- About this exercise -
Copy the rows below word for word, and leave out the pictures.

---------- Provided records ----------

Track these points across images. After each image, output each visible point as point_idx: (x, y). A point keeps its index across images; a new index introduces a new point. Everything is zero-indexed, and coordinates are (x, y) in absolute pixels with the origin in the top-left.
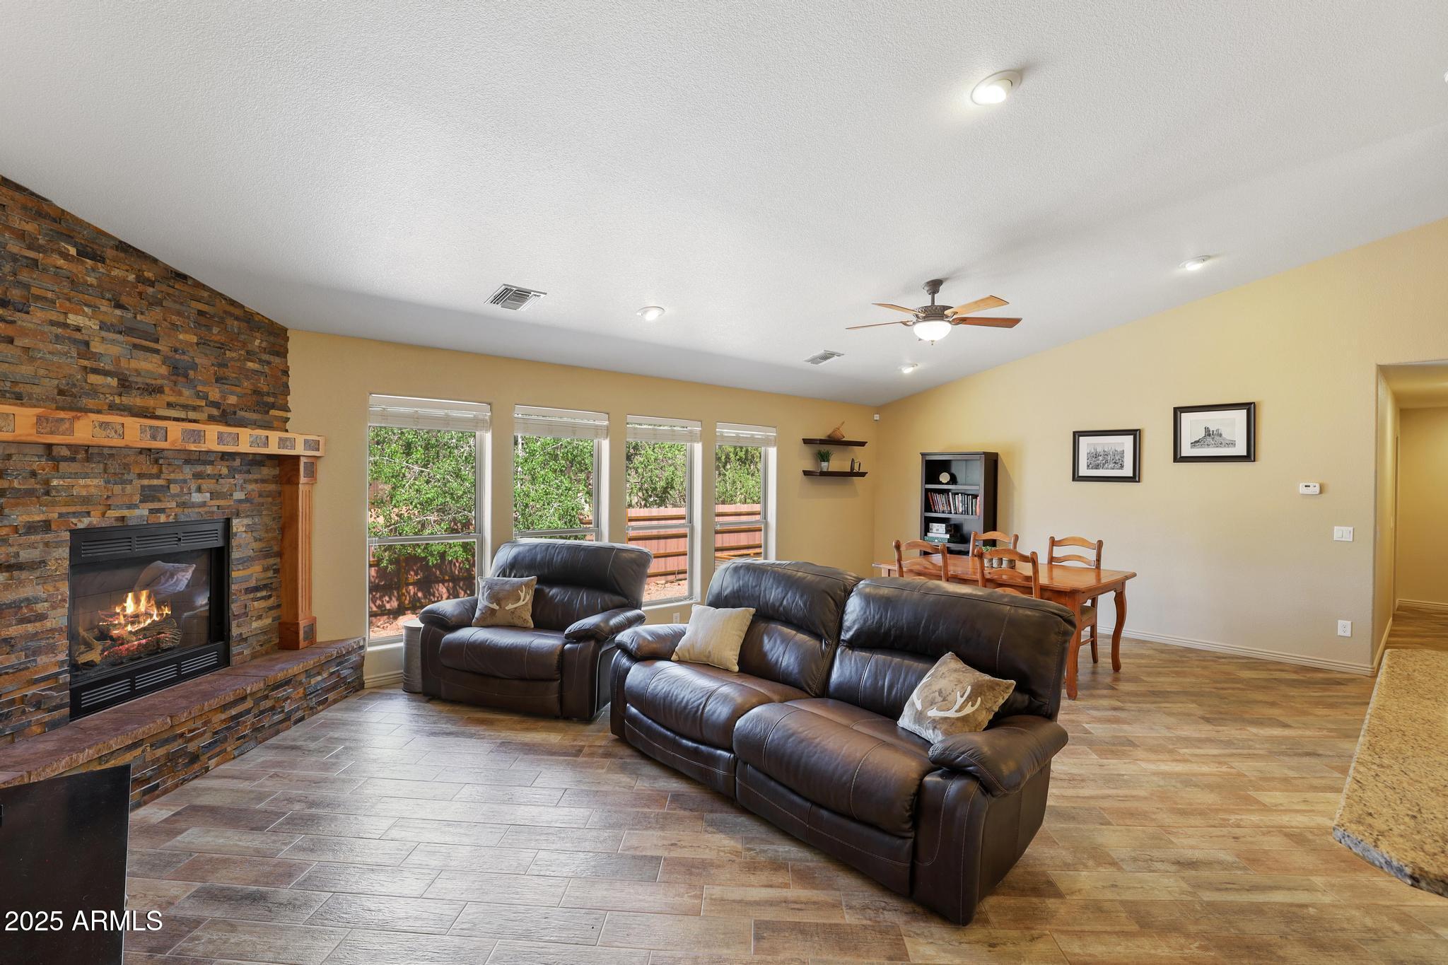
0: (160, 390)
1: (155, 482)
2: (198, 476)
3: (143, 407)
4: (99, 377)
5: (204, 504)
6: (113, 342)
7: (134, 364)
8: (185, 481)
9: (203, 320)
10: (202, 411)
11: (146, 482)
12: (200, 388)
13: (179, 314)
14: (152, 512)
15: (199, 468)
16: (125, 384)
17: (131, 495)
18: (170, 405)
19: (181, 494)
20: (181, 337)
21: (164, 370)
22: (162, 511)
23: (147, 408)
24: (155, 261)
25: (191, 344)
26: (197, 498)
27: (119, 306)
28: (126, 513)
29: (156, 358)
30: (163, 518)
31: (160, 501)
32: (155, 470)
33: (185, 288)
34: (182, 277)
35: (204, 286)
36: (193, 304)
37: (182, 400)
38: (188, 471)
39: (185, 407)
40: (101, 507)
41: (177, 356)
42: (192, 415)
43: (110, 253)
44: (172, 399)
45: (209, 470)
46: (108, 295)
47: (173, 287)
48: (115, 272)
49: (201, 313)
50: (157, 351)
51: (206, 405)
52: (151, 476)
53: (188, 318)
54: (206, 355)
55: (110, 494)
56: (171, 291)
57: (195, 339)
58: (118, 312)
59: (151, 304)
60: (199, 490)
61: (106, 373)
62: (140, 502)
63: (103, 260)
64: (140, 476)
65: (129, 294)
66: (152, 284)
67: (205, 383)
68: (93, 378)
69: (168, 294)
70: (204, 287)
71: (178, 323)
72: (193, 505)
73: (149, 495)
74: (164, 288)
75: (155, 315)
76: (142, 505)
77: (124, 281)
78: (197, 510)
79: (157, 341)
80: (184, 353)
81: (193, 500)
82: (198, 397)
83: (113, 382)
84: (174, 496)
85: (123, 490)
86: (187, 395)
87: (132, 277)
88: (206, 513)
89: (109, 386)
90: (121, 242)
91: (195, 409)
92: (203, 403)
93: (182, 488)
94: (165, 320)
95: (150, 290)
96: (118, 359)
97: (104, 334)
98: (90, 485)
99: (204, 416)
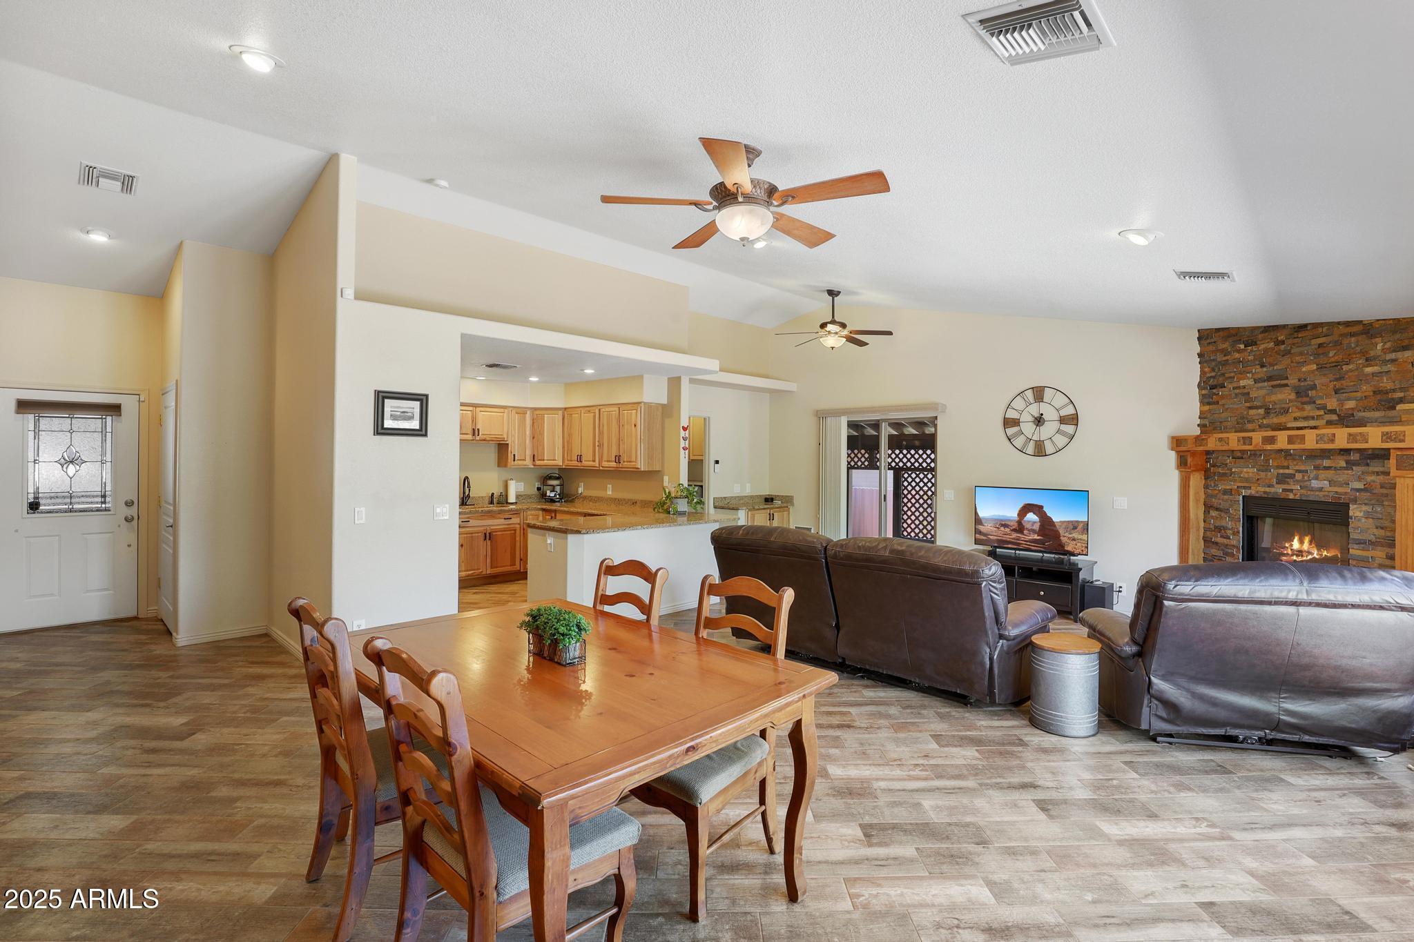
0: (1286, 411)
1: (1287, 471)
2: (1317, 468)
3: (1278, 423)
4: (1254, 411)
5: (1321, 489)
6: (1261, 388)
7: (1274, 398)
8: (1307, 471)
9: (1321, 351)
10: (1323, 419)
11: (1281, 471)
12: (1318, 402)
13: (1301, 354)
14: (1284, 490)
15: (1318, 462)
16: (1268, 411)
17: (1270, 479)
18: (1295, 419)
19: (1303, 481)
20: (1304, 369)
21: (1293, 396)
22: (1291, 491)
23: (1281, 423)
24: (1284, 326)
25: (1313, 372)
26: (1315, 484)
27: (1262, 366)
28: (1268, 490)
29: (1287, 390)
30: (1291, 496)
31: (1288, 484)
32: (1286, 464)
33: (1307, 333)
34: (1302, 327)
35: (1322, 323)
36: (1314, 342)
37: (1305, 414)
38: (1309, 467)
39: (1306, 418)
40: (1256, 485)
41: (1302, 384)
42: (1312, 423)
43: (1260, 336)
44: (1298, 414)
45: (1326, 463)
46: (1257, 362)
47: (1298, 337)
48: (1262, 347)
49: (1320, 345)
50: (1286, 385)
51: (1325, 413)
52: (1284, 467)
53: (1307, 354)
54: (1325, 375)
55: (1259, 477)
56: (1296, 341)
57: (1315, 367)
58: (1265, 369)
59: (1283, 356)
60: (1317, 478)
61: (1257, 408)
62: (1277, 483)
63: (1255, 344)
64: (1278, 467)
65: (1271, 356)
66: (1283, 342)
67: (1322, 398)
68: (1252, 412)
69: (1294, 344)
70: (1321, 325)
71: (1302, 360)
72: (1312, 490)
73: (1282, 479)
74: (1290, 341)
75: (1286, 361)
76: (1276, 486)
77: (1266, 350)
78: (1317, 493)
79: (1287, 378)
80: (1305, 380)
81: (1313, 485)
82: (1318, 409)
83: (1261, 411)
84: (1298, 481)
85: (1266, 475)
86: (1309, 410)
87: (1271, 345)
88: (1324, 496)
89: (1259, 414)
90: (1265, 327)
91: (1313, 418)
92: (1322, 412)
93: (1303, 476)
94: (1292, 362)
95: (1283, 347)
96: (1264, 397)
97: (1256, 385)
98: (1249, 471)
99: (1322, 422)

----------

- Exercise answer -
Track these points across images. After each image, output each visible point as point_idx: (x, y). A point keeps its index across images; a new index introduces a new point. Everything is zero-indexed, and coordinates are (x, y) in absolute pixels with the origin in the top-left.
0: (160, 390)
1: (155, 482)
2: (198, 476)
3: (143, 407)
4: (99, 377)
5: (204, 504)
6: (113, 342)
7: (134, 364)
8: (185, 481)
9: (203, 320)
10: (202, 411)
11: (146, 482)
12: (200, 388)
13: (179, 314)
14: (152, 512)
15: (199, 468)
16: (125, 384)
17: (131, 495)
18: (170, 405)
19: (181, 494)
20: (181, 337)
21: (164, 370)
22: (162, 511)
23: (147, 408)
24: (155, 261)
25: (191, 344)
26: (197, 498)
27: (119, 306)
28: (126, 513)
29: (156, 358)
30: (163, 518)
31: (160, 501)
32: (155, 470)
33: (185, 288)
34: (182, 277)
35: (204, 286)
36: (193, 304)
37: (182, 400)
38: (188, 471)
39: (185, 407)
40: (101, 507)
41: (177, 356)
42: (192, 415)
43: (110, 253)
44: (172, 399)
45: (209, 470)
46: (108, 295)
47: (173, 287)
48: (115, 272)
49: (201, 313)
50: (157, 351)
51: (206, 405)
52: (151, 476)
53: (188, 318)
54: (206, 355)
55: (110, 494)
56: (171, 291)
57: (195, 339)
58: (118, 312)
59: (151, 304)
60: (199, 490)
61: (106, 373)
62: (140, 502)
63: (103, 260)
64: (140, 476)
65: (129, 294)
66: (152, 284)
67: (205, 383)
68: (93, 378)
69: (168, 294)
70: (204, 287)
71: (178, 323)
72: (193, 505)
73: (149, 495)
74: (164, 288)
75: (155, 315)
76: (142, 505)
77: (124, 281)
78: (197, 510)
79: (157, 341)
80: (184, 353)
81: (193, 500)
82: (198, 397)
83: (113, 382)
84: (174, 496)
85: (123, 490)
86: (187, 395)
87: (132, 277)
88: (206, 513)
89: (109, 386)
90: (121, 242)
91: (195, 409)
92: (203, 403)
93: (182, 488)
94: (165, 320)
95: (150, 290)
96: (118, 359)
97: (104, 334)
98: (90, 485)
99: (204, 416)
0: (1286, 411)
1: (1287, 471)
2: (1317, 468)
3: (1278, 423)
4: (1254, 411)
5: (1321, 489)
6: (1261, 388)
7: (1274, 398)
8: (1307, 471)
9: (1321, 351)
10: (1323, 419)
11: (1281, 471)
12: (1318, 402)
13: (1301, 354)
14: (1284, 490)
15: (1318, 462)
16: (1268, 411)
17: (1270, 479)
18: (1295, 419)
19: (1303, 481)
20: (1304, 369)
21: (1293, 396)
22: (1291, 491)
23: (1281, 423)
24: (1284, 326)
25: (1313, 372)
26: (1315, 484)
27: (1262, 366)
28: (1268, 490)
29: (1287, 390)
30: (1291, 496)
31: (1288, 484)
32: (1286, 464)
33: (1307, 333)
34: (1302, 327)
35: (1322, 323)
36: (1314, 342)
37: (1305, 414)
38: (1309, 467)
39: (1306, 418)
40: (1256, 485)
41: (1302, 384)
42: (1312, 423)
43: (1260, 336)
44: (1298, 414)
45: (1326, 463)
46: (1257, 362)
47: (1298, 337)
48: (1262, 347)
49: (1320, 345)
50: (1286, 385)
51: (1325, 413)
52: (1284, 467)
53: (1307, 354)
54: (1325, 375)
55: (1259, 477)
56: (1296, 341)
57: (1315, 367)
58: (1265, 369)
59: (1283, 356)
60: (1317, 478)
61: (1257, 408)
62: (1277, 483)
63: (1255, 344)
64: (1278, 467)
65: (1271, 356)
66: (1283, 342)
67: (1322, 398)
68: (1252, 412)
69: (1294, 344)
70: (1321, 325)
71: (1302, 360)
72: (1312, 490)
73: (1282, 479)
74: (1290, 341)
75: (1286, 361)
76: (1276, 486)
77: (1266, 350)
78: (1317, 493)
79: (1287, 378)
80: (1305, 380)
81: (1313, 485)
82: (1318, 409)
83: (1261, 411)
84: (1298, 481)
85: (1266, 475)
86: (1309, 410)
87: (1271, 345)
88: (1324, 496)
89: (1259, 414)
90: (1265, 327)
91: (1313, 418)
92: (1322, 412)
93: (1303, 476)
94: (1292, 362)
95: (1283, 347)
96: (1264, 397)
97: (1256, 385)
98: (1249, 471)
99: (1322, 422)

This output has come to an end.